Well, I don't see a question here, but let me say this. You'll find it a lot less frustrating once you learn how to read the javadoc documentation. Besides providing a list of methods, it provides links to DETAILS about those methods. It kind of sounds like this is what you didn't remember/find. Try clicking on the substring method's link. You'd be surprised at how much helpful info is awaiting you!
Yes, I do see your comments. The only thing that ignores it is the Java compiler/interpreter. When it sees comments, it doesn't even try to translate them into byte code that can be executing.
The comments are put in for human readers like you and me to clarify for us what's supposed to be going on in the code. So, if you've used // only to make code inactive, it is LIKELY to be a good idea to remove it BEFORE you "try" it.
public int indexOf( int ch )When I tried to use this method, the int in the parenthesis was a problem. I created an int and used the method like this:
int space1 = name.indexOf( int ' ');But, I got an error. But when I actually use parenthesis around the int inside the parenthesis like this:
int space1 = name.indexOf( (int) ' ');It worked. Why?
Remember that the javadoc tells you HOW to use a method. It indicates the TYPE of arguments that are needed by the method for the method to do its work.

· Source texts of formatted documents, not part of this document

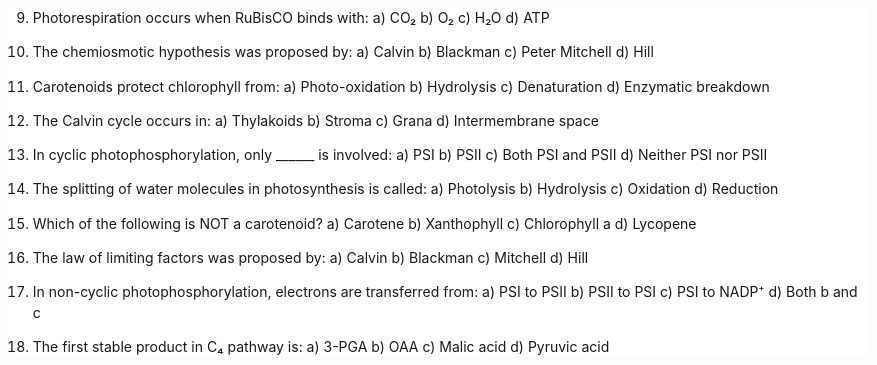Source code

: 9. Photorespiration occurs when RuBisCO binds with:
   a) CO₂
   b) O₂
   c) H₂O
   d) ATP

10. The chemiosmotic hypothesis was proposed by:
    a) Calvin
    b) Blackman
    c) Peter Mitchell
    d) Hill

11. Carotenoids protect chlorophyll from:
    a) Photo-oxidation
    b) Hydrolysis
    c) Denaturation
    d) Enzymatic breakdown

12. The Calvin cycle occurs in:
    a) Thylakoids
    b) Stroma
    c) Grana
    d) Intermembrane space

13. In cyclic photophosphorylation, only ______ is involved:
    a) PSI
    b) PSII
    c) Both PSI and PSII
    d) Neither PSI nor PSII

14. The splitting of water molecules in photosynthesis is called:
    a) Photolysis
    b) Hydrolysis
    c) Oxidation
    d) Reduction

15. Which of the following is NOT a carotenoid?
    a) Carotene
    b) Xanthophyll
    c) Chlorophyll a
    d) Lycopene

16. The law of limiting factors was proposed by:
    a) Calvin
    b) Blackman
    c) Mitchell
    d) Hill

17. In non-cyclic photophosphorylation, electrons are transferred from:
    a) PSI to PSII
    b) PSII to PSI
    c) PSI to NADP⁺
    d) Both b and c

18. The first stable product in C₄ pathway is:
    a) 3-PGA
    b) OAA
    c) Malic acid
    d) Pyruvic acid
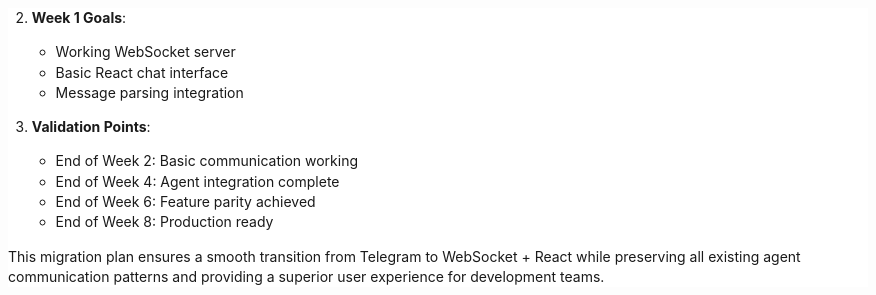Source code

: 2. **Week 1 Goals**:
   - Working WebSocket server
   - Basic React chat interface
   - Message parsing integration

3. **Validation Points**:
   - End of Week 2: Basic communication working
   - End of Week 4: Agent integration complete
   - End of Week 6: Feature parity achieved
   - End of Week 8: Production ready

This migration plan ensures a smooth transition from Telegram to WebSocket + React while preserving all existing agent communication patterns and providing a superior user experience for development teams.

The int ch in the javadoc tells you that this version of the indexOf method expects an int argument to be passed to it. It means you should pass it an argument that is an int, or one that will be automatically promoted to an int (char, byte, short). It does NOT mean, for example, to pass it by saying int ' '.
If you called it by saying int space1 = name.indexOf( ' ' ), you woule have passed it ' ' which would have promoted automatically to an int. Then the method would have executed just fine.
Passing the indexOf method (int) ' ' on the otherhand tells Java that you want the ' ' to be interpreted as an int not a char.This works fine, but is not strickly necessary!
Yes, you are right it will get easier as you go along, i.e., gain experience. It is tricky to find the right balance of comments, not too many, not too few. Our culture does dictate some sets of comments that you must use. Beyond that comments should be used to clarify and enhance (people) readability of the code.
It is REALLY important that you get used to fitting into the culture where ever it is that you are working. You'll find that each organization will have its own culture (things like coding standards) that must be followed, and the sooner you buy into and learn to look out for what that culture is, the easier it will be.
For most of the coding that will be turned in for lab, there will already be one or more @author filled in, you will simply add another for yourself for those pieces of code that you have modified.